→ Text
-=-=-=-=-

Panelists: Benjamin Levy, MD, Johns Hopkins Sidney Kimmel Cancer Center, Sibley Memorial Hospitale; Mark Agulnik, MD, Northwestern University Feinberg School of Medicine; Marcia Brose, MD, PhD, University of Pennsylvania; Edward Kim, MD, Levine Cancer Institute, Atrium Health ; John Marshall, MD, Georgetown University; Philip Agop Philip, MD, PhD, FRCP, Barbara Ann Karmanos Cancer Institute
Published: Monday, May 20, 2019



Transcript: 

Benjamin P. Levy, MD: I promised you would we talk about next-generation sequencing [NGS]. Finally, we’re there. We’ve touched upon a lot of these points already, but I think it’s important to reinforce them and contextualize them in terms of what we’re doing within each of our disease states. Next-generation sequencing is clearly moving forward. The depth and breadth of what we can capture is fascinating, in terms of what we can get. Obviously, when we find something, we can give the patient the right drug. We’ll start with the colorectal people. Is next-generation sequencing done on every single patient? Philip, you mentioned stage IV versus stage III. I learned something. We’re doing it a lot in lung, obviously, but is this something you’re doing on all of your patients?

John L. Marshall, MD: Well, maybe I’d broaden it just a bit. I think we should quit calling it next-generation sequencing. It’s really molecular profiling because it’s not just DNA. That’s really what we think of, truly, with NGS. There’s some sort of molecular characterization from the sort of oligo or a la carte ordering that’s required, as we talked about, based on the disease, to this now broader testing, which is this big wide net, most of which we catch a bunch of krill that we’re never going to eat, and now to multiomics and how are we going to measure the complexity. So we’re in the middle age of this in some way.

-=-=-=-=-

→ Given data
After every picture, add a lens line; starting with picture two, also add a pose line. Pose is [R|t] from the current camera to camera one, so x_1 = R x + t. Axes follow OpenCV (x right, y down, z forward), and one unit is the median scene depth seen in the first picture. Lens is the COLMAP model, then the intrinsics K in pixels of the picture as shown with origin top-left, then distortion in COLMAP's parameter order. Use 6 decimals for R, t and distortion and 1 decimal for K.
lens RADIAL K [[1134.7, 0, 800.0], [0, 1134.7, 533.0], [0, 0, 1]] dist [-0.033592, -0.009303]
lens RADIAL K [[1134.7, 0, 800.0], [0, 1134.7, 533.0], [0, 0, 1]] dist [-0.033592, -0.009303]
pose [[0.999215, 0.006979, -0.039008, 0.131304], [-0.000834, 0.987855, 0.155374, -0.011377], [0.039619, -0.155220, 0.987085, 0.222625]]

-=-=-=-=-

→ Assigned task
Copy the entire transcript word for word. Rely on the transcript alone.

→ Answer
Panelists: Benjamin Levy, MD, Johns Hopkins Sidney Kimmel Cancer Center, Sibley Memorial Hospitale; Mark Agulnik, MD, Northwestern University Feinberg School of Medicine; Marcia Brose, MD, PhD, University of Pennsylvania; Edward Kim, MD, Levine Cancer Institute, Atrium Health ; John Marshall, MD, Georgetown University; Philip Agop Philip, MD, PhD, FRCP, Barbara Ann Karmanos Cancer Institute
Published: Monday, May 20, 2019



Transcript: 

Benjamin P. Levy, MD: I promised you would we talk about next-generation sequencing [NGS]. Finally, we’re there. We’ve touched upon a lot of these points already, but I think it’s important to reinforce them and contextualize them in terms of what we’re doing within each of our disease states. Next-generation sequencing is clearly moving forward. The depth and breadth of what we can capture is fascinating, in terms of what we can get. Obviously, when we find something, we can give the patient the right drug. We’ll start with the colorectal people. Is next-generation sequencing done on every single patient? Philip, you mentioned stage IV versus stage III. I learned something. We’re doing it a lot in lung, obviously, but is this something you’re doing on all of your patients?

John L. Marshall, MD: Well, maybe I’d broaden it just a bit. I think we should quit calling it next-generation sequencing. It’s really molecular profiling because it’s not just DNA. That’s really what we think of, truly, with NGS. There’s some sort of molecular characterization from the sort of oligo or a la carte ordering that’s required, as we talked about, based on the disease, to this now broader testing, which is this big wide net, most of which we catch a bunch of krill that we’re never going to eat, and now to multiomics and how are we going to measure the complexity. So we’re in the middle age of this in some way.